(Saved data entries)
▶

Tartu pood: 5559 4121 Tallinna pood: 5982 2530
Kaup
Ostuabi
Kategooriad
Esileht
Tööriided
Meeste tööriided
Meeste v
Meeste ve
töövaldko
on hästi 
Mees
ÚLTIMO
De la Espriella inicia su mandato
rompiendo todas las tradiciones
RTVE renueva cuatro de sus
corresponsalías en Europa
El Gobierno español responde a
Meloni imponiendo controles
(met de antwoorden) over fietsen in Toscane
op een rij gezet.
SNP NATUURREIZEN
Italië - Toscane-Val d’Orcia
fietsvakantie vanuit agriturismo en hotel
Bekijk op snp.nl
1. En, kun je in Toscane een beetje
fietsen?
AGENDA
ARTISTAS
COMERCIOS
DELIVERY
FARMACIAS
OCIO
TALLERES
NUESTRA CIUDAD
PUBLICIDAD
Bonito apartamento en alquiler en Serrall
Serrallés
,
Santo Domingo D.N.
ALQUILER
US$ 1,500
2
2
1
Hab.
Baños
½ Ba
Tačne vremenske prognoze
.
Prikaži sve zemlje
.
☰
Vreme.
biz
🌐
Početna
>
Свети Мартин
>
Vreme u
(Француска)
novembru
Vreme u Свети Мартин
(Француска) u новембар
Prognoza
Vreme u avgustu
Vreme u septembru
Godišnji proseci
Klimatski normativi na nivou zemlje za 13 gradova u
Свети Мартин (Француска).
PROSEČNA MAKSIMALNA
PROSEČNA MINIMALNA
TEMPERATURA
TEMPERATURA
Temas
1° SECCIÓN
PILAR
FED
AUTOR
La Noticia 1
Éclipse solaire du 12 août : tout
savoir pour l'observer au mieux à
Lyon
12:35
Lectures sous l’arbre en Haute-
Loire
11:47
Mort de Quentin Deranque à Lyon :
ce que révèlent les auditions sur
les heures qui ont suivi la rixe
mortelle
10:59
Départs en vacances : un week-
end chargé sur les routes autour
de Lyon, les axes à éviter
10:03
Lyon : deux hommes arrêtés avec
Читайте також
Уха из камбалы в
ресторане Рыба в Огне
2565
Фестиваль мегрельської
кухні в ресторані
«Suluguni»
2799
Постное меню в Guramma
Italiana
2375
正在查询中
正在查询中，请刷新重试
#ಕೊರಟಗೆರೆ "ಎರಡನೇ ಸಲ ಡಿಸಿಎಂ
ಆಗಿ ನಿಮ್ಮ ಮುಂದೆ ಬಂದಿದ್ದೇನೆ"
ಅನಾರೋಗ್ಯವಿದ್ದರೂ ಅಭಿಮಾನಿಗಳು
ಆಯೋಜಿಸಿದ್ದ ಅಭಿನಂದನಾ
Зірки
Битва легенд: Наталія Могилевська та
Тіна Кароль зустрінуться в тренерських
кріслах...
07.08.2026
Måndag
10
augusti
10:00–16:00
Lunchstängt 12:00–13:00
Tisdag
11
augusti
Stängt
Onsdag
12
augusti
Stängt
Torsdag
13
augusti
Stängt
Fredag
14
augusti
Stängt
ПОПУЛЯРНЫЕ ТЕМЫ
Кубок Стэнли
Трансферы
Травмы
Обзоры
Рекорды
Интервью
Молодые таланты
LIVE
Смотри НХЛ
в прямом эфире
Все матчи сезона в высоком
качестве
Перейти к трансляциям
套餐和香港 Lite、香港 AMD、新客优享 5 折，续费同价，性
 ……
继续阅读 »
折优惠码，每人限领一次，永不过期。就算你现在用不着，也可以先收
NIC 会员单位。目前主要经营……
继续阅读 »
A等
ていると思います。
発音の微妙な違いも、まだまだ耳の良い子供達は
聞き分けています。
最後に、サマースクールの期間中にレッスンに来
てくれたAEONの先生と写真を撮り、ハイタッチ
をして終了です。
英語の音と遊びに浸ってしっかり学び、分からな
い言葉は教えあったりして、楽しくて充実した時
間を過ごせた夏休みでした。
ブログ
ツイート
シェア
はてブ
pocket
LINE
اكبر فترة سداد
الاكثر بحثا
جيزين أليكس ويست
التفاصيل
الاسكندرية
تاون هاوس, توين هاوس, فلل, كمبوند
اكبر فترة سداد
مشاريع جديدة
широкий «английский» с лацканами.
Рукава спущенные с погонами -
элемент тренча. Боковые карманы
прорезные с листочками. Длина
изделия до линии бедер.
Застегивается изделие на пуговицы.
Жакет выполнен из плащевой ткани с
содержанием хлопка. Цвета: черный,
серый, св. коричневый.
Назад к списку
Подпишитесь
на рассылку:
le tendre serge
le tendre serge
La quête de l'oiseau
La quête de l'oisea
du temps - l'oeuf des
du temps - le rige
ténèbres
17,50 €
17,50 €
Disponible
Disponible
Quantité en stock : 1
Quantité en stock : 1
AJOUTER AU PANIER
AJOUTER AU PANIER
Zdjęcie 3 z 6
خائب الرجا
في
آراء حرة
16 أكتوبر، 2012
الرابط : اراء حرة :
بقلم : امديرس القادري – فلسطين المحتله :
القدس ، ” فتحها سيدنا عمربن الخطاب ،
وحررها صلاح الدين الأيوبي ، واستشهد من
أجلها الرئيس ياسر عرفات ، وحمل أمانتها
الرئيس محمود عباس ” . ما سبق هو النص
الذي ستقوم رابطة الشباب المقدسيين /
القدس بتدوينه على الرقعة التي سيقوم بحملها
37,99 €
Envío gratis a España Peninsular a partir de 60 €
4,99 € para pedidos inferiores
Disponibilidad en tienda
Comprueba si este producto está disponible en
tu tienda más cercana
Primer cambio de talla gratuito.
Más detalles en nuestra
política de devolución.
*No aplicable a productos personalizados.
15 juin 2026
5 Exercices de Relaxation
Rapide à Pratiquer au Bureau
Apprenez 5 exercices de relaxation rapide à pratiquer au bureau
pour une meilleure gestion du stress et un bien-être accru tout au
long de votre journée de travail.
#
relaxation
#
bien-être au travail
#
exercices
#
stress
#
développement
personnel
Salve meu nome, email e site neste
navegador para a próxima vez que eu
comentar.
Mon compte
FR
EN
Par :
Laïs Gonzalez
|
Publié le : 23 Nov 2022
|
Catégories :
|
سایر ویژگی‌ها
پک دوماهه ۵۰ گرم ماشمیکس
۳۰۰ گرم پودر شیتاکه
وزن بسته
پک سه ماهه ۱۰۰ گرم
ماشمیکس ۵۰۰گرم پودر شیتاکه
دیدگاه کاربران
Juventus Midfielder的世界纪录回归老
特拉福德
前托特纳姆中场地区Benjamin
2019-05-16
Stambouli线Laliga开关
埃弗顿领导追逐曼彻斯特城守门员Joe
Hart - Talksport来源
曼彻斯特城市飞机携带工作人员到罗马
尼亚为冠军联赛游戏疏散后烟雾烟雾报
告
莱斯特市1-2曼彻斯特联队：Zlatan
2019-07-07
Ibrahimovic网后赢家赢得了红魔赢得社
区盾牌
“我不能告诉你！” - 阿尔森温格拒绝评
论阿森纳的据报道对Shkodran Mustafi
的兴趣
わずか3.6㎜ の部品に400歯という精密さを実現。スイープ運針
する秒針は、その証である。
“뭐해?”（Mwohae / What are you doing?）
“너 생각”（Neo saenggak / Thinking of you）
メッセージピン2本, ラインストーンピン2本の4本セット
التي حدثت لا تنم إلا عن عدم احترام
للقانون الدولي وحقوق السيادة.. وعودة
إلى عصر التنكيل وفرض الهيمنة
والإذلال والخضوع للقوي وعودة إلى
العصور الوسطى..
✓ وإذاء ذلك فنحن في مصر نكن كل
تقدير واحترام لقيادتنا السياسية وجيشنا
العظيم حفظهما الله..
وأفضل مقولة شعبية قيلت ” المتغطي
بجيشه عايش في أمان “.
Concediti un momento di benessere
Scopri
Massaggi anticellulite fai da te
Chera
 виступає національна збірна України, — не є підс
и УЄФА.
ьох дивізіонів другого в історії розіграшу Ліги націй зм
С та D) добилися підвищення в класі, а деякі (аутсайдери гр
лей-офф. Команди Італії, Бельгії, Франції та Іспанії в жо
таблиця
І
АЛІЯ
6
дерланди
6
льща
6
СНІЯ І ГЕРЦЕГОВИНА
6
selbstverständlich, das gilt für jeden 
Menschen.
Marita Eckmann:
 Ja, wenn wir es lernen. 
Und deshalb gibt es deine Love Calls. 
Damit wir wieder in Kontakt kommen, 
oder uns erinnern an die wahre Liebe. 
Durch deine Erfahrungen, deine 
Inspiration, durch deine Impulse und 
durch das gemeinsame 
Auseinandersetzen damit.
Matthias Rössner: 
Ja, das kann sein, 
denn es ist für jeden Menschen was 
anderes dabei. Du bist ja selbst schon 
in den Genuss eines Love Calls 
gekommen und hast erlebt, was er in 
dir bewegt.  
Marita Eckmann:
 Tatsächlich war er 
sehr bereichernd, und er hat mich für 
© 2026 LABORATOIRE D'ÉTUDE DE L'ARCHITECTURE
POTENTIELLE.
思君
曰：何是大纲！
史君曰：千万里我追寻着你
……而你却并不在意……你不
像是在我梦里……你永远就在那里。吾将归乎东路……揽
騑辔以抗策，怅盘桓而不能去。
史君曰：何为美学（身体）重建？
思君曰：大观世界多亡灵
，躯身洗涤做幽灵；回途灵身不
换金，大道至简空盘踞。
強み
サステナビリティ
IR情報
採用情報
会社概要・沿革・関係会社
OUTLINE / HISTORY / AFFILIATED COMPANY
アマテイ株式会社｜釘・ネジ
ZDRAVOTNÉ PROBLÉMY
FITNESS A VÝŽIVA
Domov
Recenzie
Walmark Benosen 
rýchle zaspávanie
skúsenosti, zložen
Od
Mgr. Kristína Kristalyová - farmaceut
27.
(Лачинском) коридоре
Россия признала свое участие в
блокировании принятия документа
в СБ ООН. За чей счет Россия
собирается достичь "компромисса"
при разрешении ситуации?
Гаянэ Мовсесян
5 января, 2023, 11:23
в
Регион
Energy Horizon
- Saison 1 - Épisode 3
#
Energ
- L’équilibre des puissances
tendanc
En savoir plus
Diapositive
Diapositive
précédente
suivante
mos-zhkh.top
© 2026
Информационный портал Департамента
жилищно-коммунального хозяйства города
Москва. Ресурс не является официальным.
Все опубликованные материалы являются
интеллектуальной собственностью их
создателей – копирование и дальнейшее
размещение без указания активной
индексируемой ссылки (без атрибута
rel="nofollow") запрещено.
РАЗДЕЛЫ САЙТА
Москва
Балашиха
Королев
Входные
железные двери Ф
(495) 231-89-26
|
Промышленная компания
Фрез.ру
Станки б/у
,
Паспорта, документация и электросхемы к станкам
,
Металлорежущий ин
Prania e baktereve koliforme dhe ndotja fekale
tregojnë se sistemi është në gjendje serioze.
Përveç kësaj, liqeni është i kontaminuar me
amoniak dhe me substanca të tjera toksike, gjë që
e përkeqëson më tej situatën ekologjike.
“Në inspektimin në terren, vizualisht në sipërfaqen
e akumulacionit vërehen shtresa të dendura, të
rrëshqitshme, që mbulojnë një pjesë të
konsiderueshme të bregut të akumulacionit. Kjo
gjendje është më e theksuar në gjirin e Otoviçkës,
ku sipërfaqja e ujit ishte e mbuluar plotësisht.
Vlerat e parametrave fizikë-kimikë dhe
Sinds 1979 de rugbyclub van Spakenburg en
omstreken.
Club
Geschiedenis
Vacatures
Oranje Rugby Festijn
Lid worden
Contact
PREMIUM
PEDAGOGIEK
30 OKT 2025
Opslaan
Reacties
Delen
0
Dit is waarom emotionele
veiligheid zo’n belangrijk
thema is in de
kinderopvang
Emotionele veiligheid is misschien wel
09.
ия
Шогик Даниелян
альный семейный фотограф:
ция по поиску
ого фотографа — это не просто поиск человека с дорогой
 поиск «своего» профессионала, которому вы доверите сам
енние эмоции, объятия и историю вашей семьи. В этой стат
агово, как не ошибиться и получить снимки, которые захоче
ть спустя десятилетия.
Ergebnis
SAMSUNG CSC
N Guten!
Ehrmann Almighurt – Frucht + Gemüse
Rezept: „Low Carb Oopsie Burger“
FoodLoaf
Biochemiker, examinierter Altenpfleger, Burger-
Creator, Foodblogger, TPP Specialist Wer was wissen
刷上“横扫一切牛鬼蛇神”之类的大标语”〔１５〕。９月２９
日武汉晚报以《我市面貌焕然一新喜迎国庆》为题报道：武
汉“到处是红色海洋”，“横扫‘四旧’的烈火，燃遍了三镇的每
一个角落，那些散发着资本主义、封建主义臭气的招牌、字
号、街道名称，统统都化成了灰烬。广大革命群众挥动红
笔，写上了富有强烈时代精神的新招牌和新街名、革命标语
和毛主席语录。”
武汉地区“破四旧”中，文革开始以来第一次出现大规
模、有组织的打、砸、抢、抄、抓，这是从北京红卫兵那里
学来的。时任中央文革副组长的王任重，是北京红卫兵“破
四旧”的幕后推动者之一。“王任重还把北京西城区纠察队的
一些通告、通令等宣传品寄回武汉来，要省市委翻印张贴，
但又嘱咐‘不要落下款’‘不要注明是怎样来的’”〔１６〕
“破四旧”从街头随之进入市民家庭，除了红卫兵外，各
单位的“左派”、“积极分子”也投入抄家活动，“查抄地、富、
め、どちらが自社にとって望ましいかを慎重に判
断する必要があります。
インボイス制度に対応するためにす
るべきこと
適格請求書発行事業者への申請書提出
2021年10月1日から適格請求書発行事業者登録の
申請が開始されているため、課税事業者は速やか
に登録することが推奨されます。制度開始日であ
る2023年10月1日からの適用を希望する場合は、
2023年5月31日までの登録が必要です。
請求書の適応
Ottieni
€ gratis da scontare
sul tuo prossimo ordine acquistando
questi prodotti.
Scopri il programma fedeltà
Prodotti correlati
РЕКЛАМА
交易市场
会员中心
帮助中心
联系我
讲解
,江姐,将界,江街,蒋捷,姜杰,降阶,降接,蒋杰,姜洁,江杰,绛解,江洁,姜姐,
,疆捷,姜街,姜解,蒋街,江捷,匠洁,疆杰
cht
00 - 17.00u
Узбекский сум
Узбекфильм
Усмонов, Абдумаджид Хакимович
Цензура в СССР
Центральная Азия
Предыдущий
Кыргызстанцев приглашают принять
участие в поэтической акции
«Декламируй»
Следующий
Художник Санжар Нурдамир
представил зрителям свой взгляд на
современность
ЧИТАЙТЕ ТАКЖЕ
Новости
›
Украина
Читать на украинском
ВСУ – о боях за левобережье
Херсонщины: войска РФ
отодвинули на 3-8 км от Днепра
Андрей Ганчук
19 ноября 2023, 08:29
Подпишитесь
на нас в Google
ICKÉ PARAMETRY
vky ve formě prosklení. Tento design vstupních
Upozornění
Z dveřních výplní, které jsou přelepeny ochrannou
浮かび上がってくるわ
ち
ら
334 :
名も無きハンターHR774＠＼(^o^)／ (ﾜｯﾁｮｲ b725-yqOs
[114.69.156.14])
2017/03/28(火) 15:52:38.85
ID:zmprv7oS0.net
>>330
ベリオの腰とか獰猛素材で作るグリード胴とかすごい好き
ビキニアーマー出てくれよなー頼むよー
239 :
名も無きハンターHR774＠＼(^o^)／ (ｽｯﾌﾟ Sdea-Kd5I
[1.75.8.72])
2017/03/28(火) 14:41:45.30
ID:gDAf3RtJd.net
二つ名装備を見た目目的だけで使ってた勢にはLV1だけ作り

◀

Your response should be the lines above from the first to the one containing "Meloni imponiendo controles", inclusive, each given exactly.

Task output:
Tartu pood: 5559 4121 Tallinna pood: 5982 2530
Kaup
Ostuabi
Kategooriad
Esileht
Tööriided
Meeste tööriided
Meeste v
Meeste ve
töövaldko
on hästi 
Mees
ÚLTIMO
De la Espriella inicia su mandato
rompiendo todas las tradiciones
RTVE renueva cuatro de sus
corresponsalías en Europa
El Gobierno español responde a
Meloni imponiendo controles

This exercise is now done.